GPGPU is one of my favourite research topics. I started out back in the days when GPGPU was obscure and hacky, and when GPGPU meant persuading the hardware to do fine-grained parallel computations through graphics APIs such as OpenGL. The field has matured a lot since then, in particular since the arrival of the NVIDIA CUDA and AMD STREAM architectures. My primary research focus has been and continues to be on inherently sparse finite element computations (and on large-scale hardware-software integration, see below), and I have since broadened by interest towards Lattice Boltzmann CFD and many other things. I have been honoured to present a couple of tutorials on the topic over the years and I have written sample code, and my publication list reflects my enthusiasm over the past couple of years. I have also had the honour to serve as a reviewer for various GPGPU-related publications, for journals and in program committees.

Large-scale heterogeneous computing

This project is a collaboration with my fellow PhD students here in Dortmund, Robert Strzodka from the Max Planck Institute and Patrick McCormick and Jamaludin Mohd-Yusof from Los Alamos.

We are investigating how such accelerators can be used efficiently in heterogeneous cluster environments for the parallel solution of large-scale PDE problems. In the FEAST project we try to combine the advantages and alleviate the disadvantages of domain decomposition and parallel multigrid methods. The core idea is to hide anisotropies locally and to exploit regularity globally to achieve good parallel scalability, optimal global convergence rates and a highly efficient solution.

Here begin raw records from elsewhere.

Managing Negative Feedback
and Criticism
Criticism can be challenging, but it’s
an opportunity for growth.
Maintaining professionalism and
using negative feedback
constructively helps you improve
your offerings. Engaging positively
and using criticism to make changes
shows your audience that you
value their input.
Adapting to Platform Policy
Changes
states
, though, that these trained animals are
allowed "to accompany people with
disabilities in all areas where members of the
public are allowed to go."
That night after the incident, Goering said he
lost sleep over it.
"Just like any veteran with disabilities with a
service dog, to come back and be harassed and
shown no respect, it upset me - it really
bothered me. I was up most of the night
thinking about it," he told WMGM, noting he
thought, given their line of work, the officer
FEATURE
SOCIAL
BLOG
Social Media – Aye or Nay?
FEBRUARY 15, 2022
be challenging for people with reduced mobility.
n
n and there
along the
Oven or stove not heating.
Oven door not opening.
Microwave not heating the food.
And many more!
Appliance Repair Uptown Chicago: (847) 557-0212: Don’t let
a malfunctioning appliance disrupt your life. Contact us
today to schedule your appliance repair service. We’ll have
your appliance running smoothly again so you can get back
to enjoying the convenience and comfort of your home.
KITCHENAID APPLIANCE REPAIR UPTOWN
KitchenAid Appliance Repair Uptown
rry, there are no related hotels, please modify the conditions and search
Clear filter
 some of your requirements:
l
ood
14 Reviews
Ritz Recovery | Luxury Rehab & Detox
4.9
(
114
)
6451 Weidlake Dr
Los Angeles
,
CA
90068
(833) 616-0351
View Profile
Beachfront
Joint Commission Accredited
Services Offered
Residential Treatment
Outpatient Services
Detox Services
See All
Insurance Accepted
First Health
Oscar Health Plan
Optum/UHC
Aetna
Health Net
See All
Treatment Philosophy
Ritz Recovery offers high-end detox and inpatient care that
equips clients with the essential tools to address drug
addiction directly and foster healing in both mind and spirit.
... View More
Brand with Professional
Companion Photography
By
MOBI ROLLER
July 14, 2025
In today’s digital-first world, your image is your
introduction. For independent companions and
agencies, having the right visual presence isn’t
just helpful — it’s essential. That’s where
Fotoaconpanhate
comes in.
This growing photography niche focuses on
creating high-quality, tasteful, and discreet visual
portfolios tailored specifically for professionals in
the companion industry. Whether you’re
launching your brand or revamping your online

While this approach works very well on commodity CPU clusters, it turns out to be hard to efficiently include co-processor hardware in such schemes without exposing the changes in the underlying solver infrastructure to the application programmer. For instance, these co-processors have very limited local storage, and we need to model the video memory on GPUs as caches with manual or automatic prefetching. These slides summarise our approach to accelerating a complex application from computational solid mechanics (CSM) and fluid dynamics (CFD) without changing a single line of application code, please refer to my publication list for more recent results.

The Partnership for Advanced Computing in Europe (PRACE) recognised our efforts in 2008, and we were awarded the first PRACE award at ISC'08.

Mixed precision

This is a project I pursue in collaboration with Robert Strzodka.

Most of these architectures deliver significantly higher performance in single than in double precision (GPUs actually only just recently started to provide double precision arithmetics). As it can be easily shown, the relation between computational precision and result accuracy is highly non-monotonic. My work has been focussed on emulation techniques and especially mixed precision schemes, and we have devised schemes that allow to perform up to 99% of the computations in low precision while not sacrificing the high accuracy of the results. In contrast to previous research (dating back in the 1960s), we have concentrated on the performance aspects of such schemes, especially for solvers of multigrid type. Such mixed precision schemes are also very hardware-efficient. For a detailed overview of this field of research as well as a discussion of our approaches and some results on GPUs and FPGAs, please refer to our survey paper, a number of updated results can be found in my publication list.

Other research interests

Non-scientific life

Some time of my non-scientific life is dedicated to a group called VzUO. We collect, repair and upgrade second-hand computers and provide them to schools and social initiatives in eastern Europe to faciliate education in IT-related topics, in particular Hungary, Romania, Ukraine, Serbia, Croatia, Czech Republic, Slowakia and others.